Second, Pan Pacific Singapore and their S$5 delivery charge. This was introduced shortly after I did my stay, but I noticed it when I was putting the review together. Guests must pay S$5 for every additional request for in-room amenities, be it shampoo or an extra towel (and from the reports I’m getting, S$3 per additional bottle of water). That’s just poor form for a 5-Star hotel- I get that they’re understaffed, but since when did nickel-and-diming the guests become the solution?
When reputable hotels like the Andaz and Pan Pacific resort to such shenanigans, it leaves a bad taste in the mouths of guests. It also reflects an alarming short-termism in thinking, insofar as disgruntled guests are hardly likely to become repeat customers.
These two aside, it’s clear from the recent chaos at Grand Park Orchard that some hotels are overextending themselves in an attempt to grab the December dollar. When you simply try to sell every room you can with no regard to manpower or infrastructure constraints, you’re shortchanging your guests and throwing your staff under the bus.
I find it hard to believe that scenarios like this are unforeseeable. The staycation market is a very different beast, with guests typically arriving early and checking out late (compared to overseas travelers who arrive and leave at all hours of the day)- that’s not a new discovery. Hotels must surely have known that this might happen, but still decided to book themselves full nonetheless in the hope that guests will grin and bear it. Again, it’s short term thinking, and taking their patronage for granted.
On a more positive note, I’m glad we’re seeing other hotels get creative with staycation packages. PARKROYAL on Beach Road, PARKROYAL COLLECTION Pickering and Pan Pacific are now offering a “100% dining credits” promotion, where guests get 100% of their room rate (even taxes and surcharges) back as dining credit. While it’s unlikely this will become widespread the way it is in Hong Kong, it’s definitely a welcome development.
(8) KrisFlyer to adopt an activity-based expiry policy
Singapore Airlines has extended the validity of KrisFlyer miles several times this year, with the latest extension lasting till at least April 2021. However, so long as COVID-19 remains unresolved, it’ll always be a case of kicking the can down the road.
That’s because KrisFlyer’s expiry policy is a hard three years (except for PPS Club members, whose miles do not expire). Why should this be, when so many airlines (including long-time rival Cathay Pacific) have switched to an activity-based expiry system?

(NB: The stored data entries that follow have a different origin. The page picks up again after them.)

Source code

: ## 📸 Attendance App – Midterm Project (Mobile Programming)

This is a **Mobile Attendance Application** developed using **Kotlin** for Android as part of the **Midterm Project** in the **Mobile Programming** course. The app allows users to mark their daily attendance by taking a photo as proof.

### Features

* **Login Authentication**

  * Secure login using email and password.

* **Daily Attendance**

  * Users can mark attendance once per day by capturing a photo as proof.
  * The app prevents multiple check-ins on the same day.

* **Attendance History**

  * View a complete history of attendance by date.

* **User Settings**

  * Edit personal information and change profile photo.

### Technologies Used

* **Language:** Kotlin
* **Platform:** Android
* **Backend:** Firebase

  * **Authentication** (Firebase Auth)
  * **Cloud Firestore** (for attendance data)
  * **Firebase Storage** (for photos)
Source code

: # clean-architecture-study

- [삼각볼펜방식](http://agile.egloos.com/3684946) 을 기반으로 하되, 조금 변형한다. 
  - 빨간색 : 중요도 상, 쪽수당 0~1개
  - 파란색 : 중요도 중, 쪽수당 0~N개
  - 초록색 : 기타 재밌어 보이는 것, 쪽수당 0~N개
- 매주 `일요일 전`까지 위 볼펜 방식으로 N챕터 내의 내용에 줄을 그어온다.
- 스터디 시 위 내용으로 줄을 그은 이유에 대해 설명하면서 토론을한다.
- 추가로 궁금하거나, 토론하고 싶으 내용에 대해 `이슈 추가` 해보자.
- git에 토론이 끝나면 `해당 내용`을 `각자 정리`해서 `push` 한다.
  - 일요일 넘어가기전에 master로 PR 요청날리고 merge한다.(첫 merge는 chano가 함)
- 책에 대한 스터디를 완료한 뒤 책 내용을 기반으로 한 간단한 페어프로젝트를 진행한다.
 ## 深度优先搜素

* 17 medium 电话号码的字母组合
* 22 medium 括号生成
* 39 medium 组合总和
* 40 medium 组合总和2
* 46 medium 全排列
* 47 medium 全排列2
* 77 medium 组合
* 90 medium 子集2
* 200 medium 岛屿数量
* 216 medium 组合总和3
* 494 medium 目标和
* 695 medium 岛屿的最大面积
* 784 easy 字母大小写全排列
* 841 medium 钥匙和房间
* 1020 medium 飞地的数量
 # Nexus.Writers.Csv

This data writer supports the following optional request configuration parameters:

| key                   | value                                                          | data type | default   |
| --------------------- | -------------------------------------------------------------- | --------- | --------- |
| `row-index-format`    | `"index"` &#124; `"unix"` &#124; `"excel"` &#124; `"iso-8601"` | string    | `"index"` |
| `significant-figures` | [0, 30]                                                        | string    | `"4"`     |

As I argued in this article, activity-based expiry policies avoid penalising your cobrand cardholders (three-year expiry countdown automatically starts when miles are credited right now), make saving up for aspirational awards easier (no hard expiry), are relatively less confusing for consumers (you don’t have different miles with different ages), and encourage more frequent touchpoints with the program (every transaction helps extend the life of all miles). It just makes so much sense.
Go on KrisFlyer, do it.
How did previous year’s wishlists go?
On the off chance you’re feeling nostalgic, here’s the things I wished for in 2015, 2016 and 2018.
2015’s Christmas Wishlist
2016’s Christmas Wishlist
2018’s Christmas Wishlist
2019’s Christmas Wishlist
So those are the things I’m hoping to find in my stocking come 2021. It’s been a tough year for miles chasers, but frankly, there’s a whole lot to be thankful for too!
What are you hoping to see in the miles and points game next year?